Summary of "Distribution Alignment: A Unified Framework for Long-tail Visual Recognition"

This paper addresses the prevalent challenge of long-tail class distribution in visual recognition tasks. While deep neural networks have demonstrated significant advancements in computer vision, they struggle with datasets characterized by long-tail distributions, where a few classes have many examples (head classes), and many classes have few examples (tail classes). To tackle this problem, the authors propose a unified framework based on a distribution alignment strategy that effectively calibrates classification scores.

The proposed approach is centered around a two-stage learning framework. The first stage focuses on learning a robust representation from imbalanced data using an instance-balanced sampling strategy. The second stage involves calibration to align the prediction distribution with a reference distribution that compensates for the imbalanced class frequencies. This alignment is achieved using an adaptive calibration function and a generalized re-weighting strategy. The adaptive calibration function modifies each class's scores with learnable parameters dependent on input features, while the generalized re-weighting exploits class frequency priors to adjust predictions favorably for under-represented categories.

The performance of this method was evaluated on several standard benchmarks: image classification on ImageNet-LT, iNaturalist 2018, and Places-LT; semantic segmentation on the ADE20k dataset; and both object detection and instance segmentation on the LVIS dataset. Across all these tasks, the proposed framework consistently surpassed prior work, achieving state-of-the-art results. Notably, this was accomplished using a simple and unified framework without extending the feature extraction phase beyond traditional deep learning architectures.

Key findings include a significant improvement in classification accuracy for under-represented tail classes while maintaining performance on head classes. This balance is crucial for real-world applications where large variations in data distributions are common, such as in biodiversity studies or large-scale scene recognition.

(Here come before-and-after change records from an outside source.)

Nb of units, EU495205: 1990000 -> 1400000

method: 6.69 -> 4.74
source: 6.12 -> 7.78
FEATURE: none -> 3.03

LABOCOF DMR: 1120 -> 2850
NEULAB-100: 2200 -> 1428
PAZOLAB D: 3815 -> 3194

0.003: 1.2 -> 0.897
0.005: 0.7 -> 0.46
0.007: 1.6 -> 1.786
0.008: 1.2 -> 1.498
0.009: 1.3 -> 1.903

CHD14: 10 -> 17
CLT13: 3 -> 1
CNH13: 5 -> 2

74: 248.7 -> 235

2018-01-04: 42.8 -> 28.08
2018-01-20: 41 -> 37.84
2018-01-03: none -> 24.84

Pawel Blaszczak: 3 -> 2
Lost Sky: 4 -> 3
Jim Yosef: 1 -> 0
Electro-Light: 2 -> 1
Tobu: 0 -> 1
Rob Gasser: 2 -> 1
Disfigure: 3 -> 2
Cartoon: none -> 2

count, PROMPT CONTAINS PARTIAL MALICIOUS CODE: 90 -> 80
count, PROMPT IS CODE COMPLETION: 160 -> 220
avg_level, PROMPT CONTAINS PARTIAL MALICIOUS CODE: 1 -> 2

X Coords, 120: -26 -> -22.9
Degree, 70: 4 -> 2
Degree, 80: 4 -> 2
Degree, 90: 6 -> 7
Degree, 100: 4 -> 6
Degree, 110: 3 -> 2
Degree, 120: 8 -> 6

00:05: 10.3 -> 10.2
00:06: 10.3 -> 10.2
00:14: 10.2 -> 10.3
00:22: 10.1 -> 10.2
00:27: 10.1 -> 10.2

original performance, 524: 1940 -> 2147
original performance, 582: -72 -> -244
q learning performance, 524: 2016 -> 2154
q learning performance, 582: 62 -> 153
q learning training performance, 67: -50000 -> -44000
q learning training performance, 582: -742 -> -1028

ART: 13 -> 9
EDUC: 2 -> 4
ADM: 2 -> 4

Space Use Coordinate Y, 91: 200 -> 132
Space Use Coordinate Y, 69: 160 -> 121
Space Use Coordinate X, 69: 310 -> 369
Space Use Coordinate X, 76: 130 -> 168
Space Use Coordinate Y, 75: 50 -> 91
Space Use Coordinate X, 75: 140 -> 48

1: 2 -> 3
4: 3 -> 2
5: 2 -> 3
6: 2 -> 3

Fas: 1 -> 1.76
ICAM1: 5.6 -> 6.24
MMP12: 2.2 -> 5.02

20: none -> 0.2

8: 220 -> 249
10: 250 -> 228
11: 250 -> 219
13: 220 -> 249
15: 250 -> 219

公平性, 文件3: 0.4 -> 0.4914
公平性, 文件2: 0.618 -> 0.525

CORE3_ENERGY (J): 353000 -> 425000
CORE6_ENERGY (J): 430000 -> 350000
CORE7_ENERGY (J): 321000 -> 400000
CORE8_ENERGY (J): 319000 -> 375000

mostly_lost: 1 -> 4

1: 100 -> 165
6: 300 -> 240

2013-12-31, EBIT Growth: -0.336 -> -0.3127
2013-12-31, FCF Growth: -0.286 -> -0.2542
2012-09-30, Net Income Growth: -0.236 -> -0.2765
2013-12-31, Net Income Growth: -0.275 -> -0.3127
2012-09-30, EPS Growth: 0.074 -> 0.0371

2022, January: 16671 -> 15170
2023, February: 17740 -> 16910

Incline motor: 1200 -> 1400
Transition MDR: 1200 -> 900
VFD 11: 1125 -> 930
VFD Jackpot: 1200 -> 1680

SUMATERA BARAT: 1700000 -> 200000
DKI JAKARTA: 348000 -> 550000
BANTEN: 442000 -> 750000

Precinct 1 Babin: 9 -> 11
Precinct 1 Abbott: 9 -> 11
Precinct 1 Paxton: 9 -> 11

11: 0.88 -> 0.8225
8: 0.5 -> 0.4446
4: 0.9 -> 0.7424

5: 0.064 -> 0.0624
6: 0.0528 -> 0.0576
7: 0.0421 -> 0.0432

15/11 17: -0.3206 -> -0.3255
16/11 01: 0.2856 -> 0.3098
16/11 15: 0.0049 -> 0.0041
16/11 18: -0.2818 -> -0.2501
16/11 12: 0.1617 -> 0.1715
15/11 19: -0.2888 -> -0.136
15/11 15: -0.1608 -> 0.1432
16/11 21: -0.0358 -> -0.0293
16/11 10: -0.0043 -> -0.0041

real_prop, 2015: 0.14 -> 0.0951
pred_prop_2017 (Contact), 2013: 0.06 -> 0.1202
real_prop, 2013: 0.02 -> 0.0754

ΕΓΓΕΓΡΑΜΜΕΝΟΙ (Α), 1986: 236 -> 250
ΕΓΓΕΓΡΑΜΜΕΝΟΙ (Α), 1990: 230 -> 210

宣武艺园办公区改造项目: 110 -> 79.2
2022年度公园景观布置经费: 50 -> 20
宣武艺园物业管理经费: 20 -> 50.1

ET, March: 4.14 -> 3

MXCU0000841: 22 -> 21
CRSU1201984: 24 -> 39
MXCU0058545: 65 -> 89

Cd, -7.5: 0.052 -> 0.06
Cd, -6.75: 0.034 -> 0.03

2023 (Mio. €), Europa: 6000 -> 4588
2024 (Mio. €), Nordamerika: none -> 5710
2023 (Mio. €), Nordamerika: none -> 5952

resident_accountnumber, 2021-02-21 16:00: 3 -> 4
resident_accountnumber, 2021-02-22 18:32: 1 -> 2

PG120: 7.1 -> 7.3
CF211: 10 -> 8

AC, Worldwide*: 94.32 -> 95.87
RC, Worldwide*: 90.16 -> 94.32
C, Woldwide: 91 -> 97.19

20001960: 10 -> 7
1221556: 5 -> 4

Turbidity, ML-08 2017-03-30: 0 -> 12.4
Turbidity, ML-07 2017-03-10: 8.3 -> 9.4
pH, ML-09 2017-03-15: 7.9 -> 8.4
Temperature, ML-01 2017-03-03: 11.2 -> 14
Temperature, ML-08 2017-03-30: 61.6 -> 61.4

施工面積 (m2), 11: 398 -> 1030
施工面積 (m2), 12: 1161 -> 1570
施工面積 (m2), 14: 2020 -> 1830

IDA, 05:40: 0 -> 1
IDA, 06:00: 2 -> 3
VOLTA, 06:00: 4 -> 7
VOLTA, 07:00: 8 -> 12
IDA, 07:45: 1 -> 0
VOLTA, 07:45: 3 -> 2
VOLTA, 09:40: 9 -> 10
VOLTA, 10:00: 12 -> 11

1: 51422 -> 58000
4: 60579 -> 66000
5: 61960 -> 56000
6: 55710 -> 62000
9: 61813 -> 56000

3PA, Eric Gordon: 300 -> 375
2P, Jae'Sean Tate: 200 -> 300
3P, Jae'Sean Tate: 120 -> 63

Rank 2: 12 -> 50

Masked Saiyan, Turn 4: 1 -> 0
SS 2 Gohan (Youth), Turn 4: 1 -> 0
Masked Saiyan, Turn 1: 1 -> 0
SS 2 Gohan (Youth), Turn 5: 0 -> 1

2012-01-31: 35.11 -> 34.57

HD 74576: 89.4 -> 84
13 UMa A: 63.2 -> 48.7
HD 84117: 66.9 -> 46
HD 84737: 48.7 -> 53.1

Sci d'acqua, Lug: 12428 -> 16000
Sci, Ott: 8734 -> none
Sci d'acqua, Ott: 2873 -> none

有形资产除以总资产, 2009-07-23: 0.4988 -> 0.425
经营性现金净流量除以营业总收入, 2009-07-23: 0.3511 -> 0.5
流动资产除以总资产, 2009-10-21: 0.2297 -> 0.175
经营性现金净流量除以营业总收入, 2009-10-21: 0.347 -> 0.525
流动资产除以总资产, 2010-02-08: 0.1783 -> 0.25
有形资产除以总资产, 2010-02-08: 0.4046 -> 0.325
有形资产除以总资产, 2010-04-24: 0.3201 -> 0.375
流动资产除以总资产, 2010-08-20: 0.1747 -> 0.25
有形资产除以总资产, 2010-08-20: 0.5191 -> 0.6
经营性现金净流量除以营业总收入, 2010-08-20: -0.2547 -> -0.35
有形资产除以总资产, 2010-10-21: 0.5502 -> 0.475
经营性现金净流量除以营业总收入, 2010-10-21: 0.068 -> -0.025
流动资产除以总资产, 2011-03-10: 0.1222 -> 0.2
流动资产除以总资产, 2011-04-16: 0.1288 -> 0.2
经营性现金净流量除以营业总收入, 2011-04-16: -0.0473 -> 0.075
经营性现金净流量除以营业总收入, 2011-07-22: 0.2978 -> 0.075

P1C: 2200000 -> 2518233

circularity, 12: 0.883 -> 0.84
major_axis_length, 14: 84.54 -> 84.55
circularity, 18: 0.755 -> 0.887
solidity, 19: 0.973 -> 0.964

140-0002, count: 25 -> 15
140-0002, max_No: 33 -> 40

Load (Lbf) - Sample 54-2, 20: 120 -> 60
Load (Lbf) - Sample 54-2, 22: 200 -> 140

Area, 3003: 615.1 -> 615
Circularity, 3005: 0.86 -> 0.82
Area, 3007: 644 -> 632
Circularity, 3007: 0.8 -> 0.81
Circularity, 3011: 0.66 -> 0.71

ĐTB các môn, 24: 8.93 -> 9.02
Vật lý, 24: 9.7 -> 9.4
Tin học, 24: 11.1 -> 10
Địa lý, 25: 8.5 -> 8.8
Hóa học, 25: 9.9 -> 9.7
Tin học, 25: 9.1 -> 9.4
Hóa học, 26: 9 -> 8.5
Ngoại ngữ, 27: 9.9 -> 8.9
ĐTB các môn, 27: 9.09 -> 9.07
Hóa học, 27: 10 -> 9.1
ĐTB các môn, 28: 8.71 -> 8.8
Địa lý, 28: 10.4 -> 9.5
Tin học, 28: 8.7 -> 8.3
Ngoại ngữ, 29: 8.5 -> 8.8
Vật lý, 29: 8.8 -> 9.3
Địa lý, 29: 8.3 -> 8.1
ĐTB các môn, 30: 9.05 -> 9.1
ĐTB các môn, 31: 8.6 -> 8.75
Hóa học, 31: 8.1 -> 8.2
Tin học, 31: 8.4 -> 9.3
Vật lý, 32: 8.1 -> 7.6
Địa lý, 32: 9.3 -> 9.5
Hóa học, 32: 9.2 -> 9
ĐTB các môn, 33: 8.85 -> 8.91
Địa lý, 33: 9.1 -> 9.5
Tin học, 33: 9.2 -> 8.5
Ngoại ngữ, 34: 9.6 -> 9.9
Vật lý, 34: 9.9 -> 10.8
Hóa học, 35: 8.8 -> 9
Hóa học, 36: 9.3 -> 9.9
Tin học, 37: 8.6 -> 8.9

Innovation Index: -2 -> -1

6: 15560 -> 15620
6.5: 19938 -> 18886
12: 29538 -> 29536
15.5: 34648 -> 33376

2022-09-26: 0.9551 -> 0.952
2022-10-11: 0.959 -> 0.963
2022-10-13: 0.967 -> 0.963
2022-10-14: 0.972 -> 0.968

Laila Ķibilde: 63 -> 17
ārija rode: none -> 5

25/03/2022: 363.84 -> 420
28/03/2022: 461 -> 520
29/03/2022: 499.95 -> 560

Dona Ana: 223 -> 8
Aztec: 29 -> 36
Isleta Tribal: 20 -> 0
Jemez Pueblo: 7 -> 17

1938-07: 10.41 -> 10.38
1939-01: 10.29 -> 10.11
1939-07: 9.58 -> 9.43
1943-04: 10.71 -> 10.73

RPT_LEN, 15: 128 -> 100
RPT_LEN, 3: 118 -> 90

The results also highlighted the practical implications of the research. Firstly, the generalized re-weighting strategy can be easily adapted to diverse visual recognition tasks, simplifying the process of training on long-tail datasets. Secondly, the proposed distribution alignment approach can effectively reduce the efforts required for hyper-parameter tuning, which is frequently a bottleneck in optimizing deep learning models for varied data distributions.

In conclusion, the paper presents a robust and unified methodological advancement for long-tail learning in vision tasks through distribution alignment. It lays the groundwork for future research in AI by demonstrating an effective strategy to handle the natural imbalance in visual categories. Future work could further integrate this framework with emerging architectures or explore its applicability to other domains such as natural language processing, where class imbalance is also prevalent.